Will you repeat each of the following items back word for word?

• • • • •

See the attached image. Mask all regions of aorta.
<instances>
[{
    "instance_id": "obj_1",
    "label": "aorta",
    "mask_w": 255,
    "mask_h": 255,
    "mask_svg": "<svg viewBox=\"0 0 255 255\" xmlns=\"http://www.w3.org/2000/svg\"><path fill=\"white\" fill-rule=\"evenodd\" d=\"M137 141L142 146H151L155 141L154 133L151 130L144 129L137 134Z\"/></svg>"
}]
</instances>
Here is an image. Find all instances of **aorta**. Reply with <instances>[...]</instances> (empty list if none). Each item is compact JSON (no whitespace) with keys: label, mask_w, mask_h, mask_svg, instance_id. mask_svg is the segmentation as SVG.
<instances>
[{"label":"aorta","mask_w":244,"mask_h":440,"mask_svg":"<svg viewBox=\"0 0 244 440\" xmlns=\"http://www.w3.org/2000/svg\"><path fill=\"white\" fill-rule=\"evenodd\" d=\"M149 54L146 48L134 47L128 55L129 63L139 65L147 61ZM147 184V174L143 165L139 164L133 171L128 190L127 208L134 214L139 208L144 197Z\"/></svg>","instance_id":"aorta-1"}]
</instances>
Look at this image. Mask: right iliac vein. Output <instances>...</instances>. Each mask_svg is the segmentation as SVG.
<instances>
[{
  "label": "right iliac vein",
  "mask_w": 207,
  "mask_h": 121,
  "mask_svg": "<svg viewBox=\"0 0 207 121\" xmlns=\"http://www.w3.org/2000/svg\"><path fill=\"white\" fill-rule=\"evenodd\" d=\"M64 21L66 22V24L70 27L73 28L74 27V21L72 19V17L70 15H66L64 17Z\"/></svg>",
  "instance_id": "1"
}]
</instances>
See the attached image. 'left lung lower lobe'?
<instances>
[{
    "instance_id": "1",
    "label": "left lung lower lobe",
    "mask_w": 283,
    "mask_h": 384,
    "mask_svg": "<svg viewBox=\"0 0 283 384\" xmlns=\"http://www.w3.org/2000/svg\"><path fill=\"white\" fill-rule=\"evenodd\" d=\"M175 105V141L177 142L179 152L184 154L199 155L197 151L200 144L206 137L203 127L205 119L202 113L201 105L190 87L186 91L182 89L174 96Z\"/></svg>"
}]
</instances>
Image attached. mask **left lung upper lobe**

• • • • •

_Solution to this task_.
See the attached image. Mask all regions of aorta.
<instances>
[{
    "instance_id": "obj_1",
    "label": "aorta",
    "mask_w": 255,
    "mask_h": 255,
    "mask_svg": "<svg viewBox=\"0 0 255 255\" xmlns=\"http://www.w3.org/2000/svg\"><path fill=\"white\" fill-rule=\"evenodd\" d=\"M137 141L142 146H151L155 141L154 133L151 130L144 129L137 134Z\"/></svg>"
}]
</instances>
Here is an image. Find all instances of **aorta**. Reply with <instances>[...]</instances> (empty list if none). Each item is compact JSON (no whitespace) with keys: label, mask_w, mask_h, mask_svg, instance_id. mask_svg is the segmentation as SVG.
<instances>
[{"label":"aorta","mask_w":244,"mask_h":440,"mask_svg":"<svg viewBox=\"0 0 244 440\" xmlns=\"http://www.w3.org/2000/svg\"><path fill=\"white\" fill-rule=\"evenodd\" d=\"M149 54L146 48L134 47L128 55L129 63L139 65L147 61ZM147 184V174L143 165L139 164L133 171L128 190L127 208L134 214L139 208L144 197Z\"/></svg>","instance_id":"aorta-1"}]
</instances>
Look at this image. Mask: right iliac vein. Output <instances>...</instances>. Each mask_svg is the segmentation as SVG.
<instances>
[{
  "label": "right iliac vein",
  "mask_w": 207,
  "mask_h": 121,
  "mask_svg": "<svg viewBox=\"0 0 207 121\" xmlns=\"http://www.w3.org/2000/svg\"><path fill=\"white\" fill-rule=\"evenodd\" d=\"M64 21L66 22V24L70 27L73 28L74 27V21L72 19V17L70 15H66L64 17Z\"/></svg>",
  "instance_id": "1"
}]
</instances>
See the attached image. 'left lung lower lobe'?
<instances>
[{
    "instance_id": "1",
    "label": "left lung lower lobe",
    "mask_w": 283,
    "mask_h": 384,
    "mask_svg": "<svg viewBox=\"0 0 283 384\" xmlns=\"http://www.w3.org/2000/svg\"><path fill=\"white\" fill-rule=\"evenodd\" d=\"M175 105V141L177 142L179 152L184 154L199 155L197 151L200 144L206 137L203 127L205 119L202 113L201 105L190 87L186 91L182 89L174 96Z\"/></svg>"
}]
</instances>
Image attached. mask **left lung upper lobe**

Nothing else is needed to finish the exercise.